------ DATASET EXCERPT ------

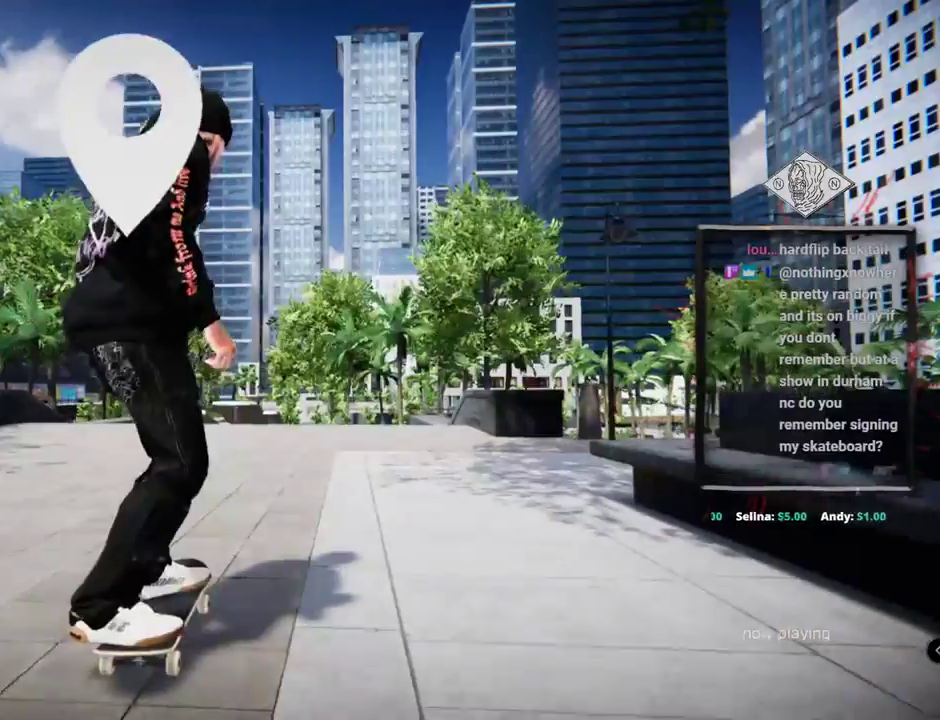
Gameplay with a controller (Xbox layout); each line is a JSON object with the inputs held at the frame after it. "events" lists button and stick changes between this image and that frame as [ms after this image, input, new state], when the widget could be followed in between. Not read: HOME L2 L3 R3.
{"buttons": [], "left_stick": "center", "right_stick": "center", "events": [[16, "A", "down"], [216, "DPAD_UP", "up"], [400, "A", "up"]]}
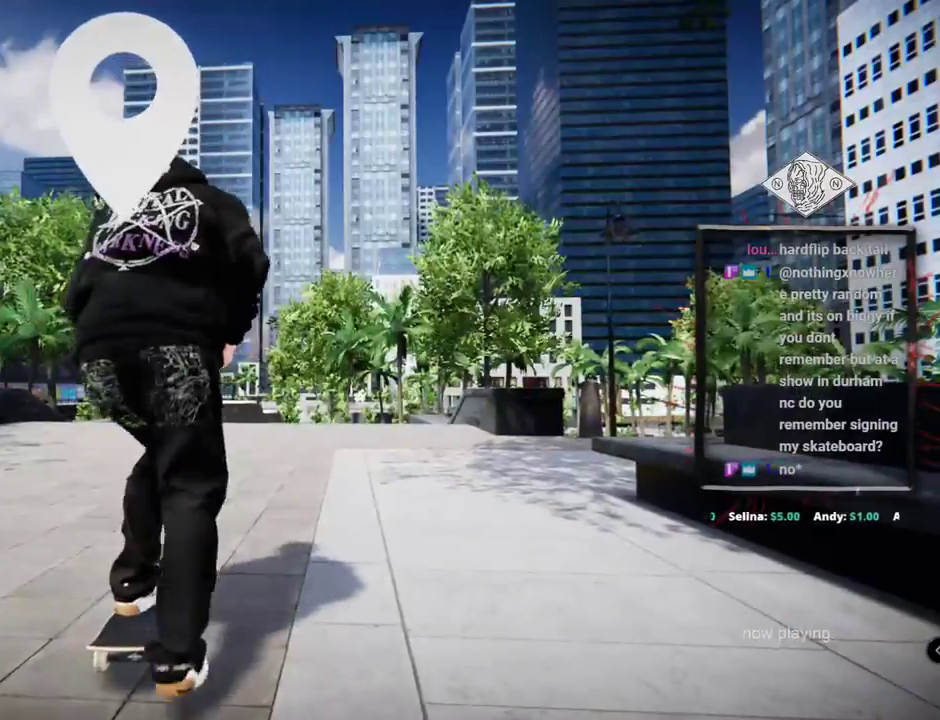
{"buttons": [], "left_stick": "center", "right_stick": "center", "events": []}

------

| WHAT YOU WILL DO |
An exact copy of all the data above is required; omit any pictures.

| RESPONSE TO THIS EXERCISE |
Gameplay with a controller (Xbox layout); each line is a JSON object with the inputs held at the frame after it. "events" lists button and stick changes between this image and that frame as [ms after this image, input, new state], when the widget could be followed in between. Not read: HOME L2 L3 R3.
{"buttons": [], "left_stick": "center", "right_stick": "center", "events": [[16, "A", "down"], [216, "DPAD_UP", "up"], [400, "A", "up"]]}
{"buttons": [], "left_stick": "center", "right_stick": "center", "events": []}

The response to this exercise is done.